Collected data:
----

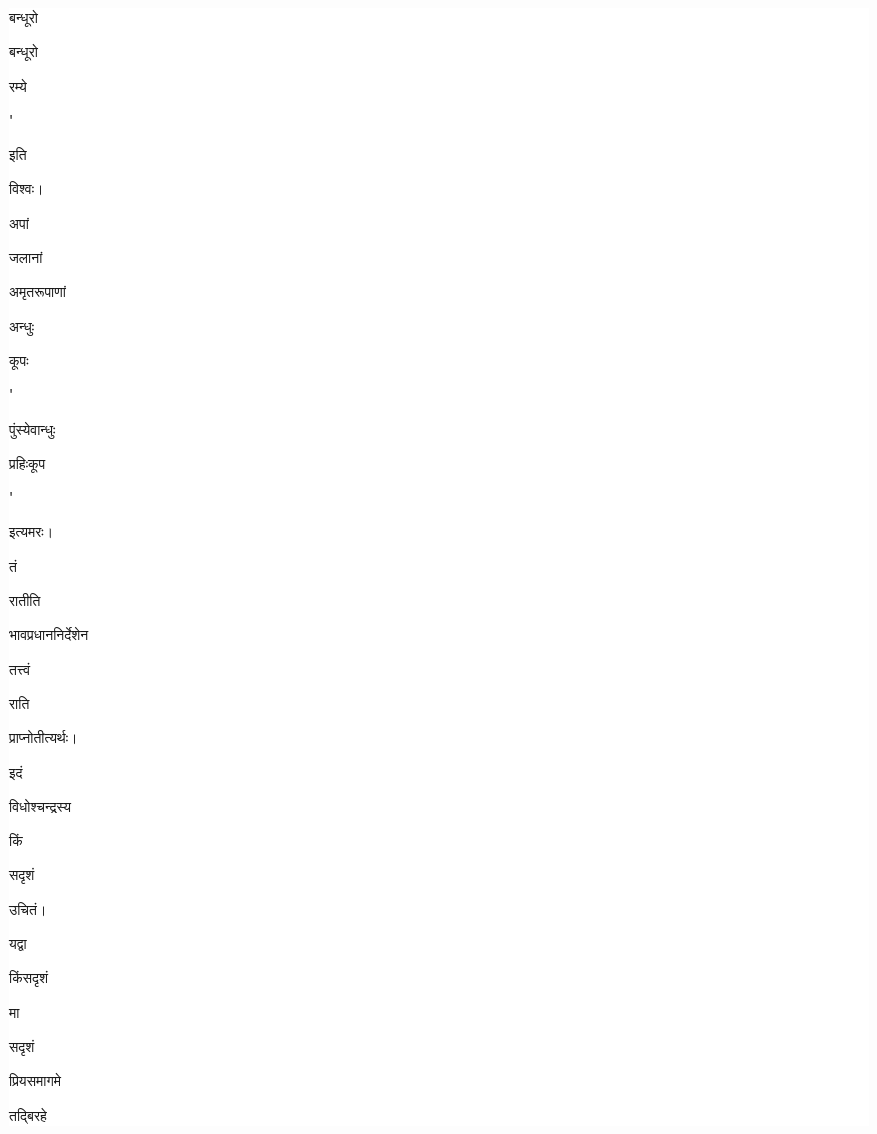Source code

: बन्धूरो

बन्धूरो

रम्ये

'

इति

विश्वः।

अपां

जलानां

अमृतरूपाणां

अन्धुः

कूपः

'

पुंस्येवान्धुः

प्रहिःकूप

'

इत्यमरः।

तं

रातीति

भावप्रधाननिर्देशेन

तत्त्वं

राति

प्राप्नोतीत्यर्थः।

इदं

विधोश्चन्द्रस्य

किं

सदृशं

उचितं।

यद्वा

किंसदृशं

मा

सदृशं

प्रियसमागमे

तद्बिरहे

----

### [Task to complete]
Leave the pictures aside and output each entry exactly as it stands.

### [Final answer]
Source code

: बन्धूरो

बन्धूरो

रम्ये

'

इति

विश्वः।

अपां

जलानां

अमृतरूपाणां

अन्धुः

कूपः

'

पुंस्येवान्धुः

प्रहिःकूप

'

इत्यमरः।

तं

रातीति

भावप्रधाननिर्देशेन

तत्त्वं

राति

प्राप्नोतीत्यर्थः।

इदं

विधोश्चन्द्रस्य

किं

सदृशं

उचितं।

यद्वा

किंसदृशं

मा

सदृशं

प्रियसमागमे

तद्बिरहे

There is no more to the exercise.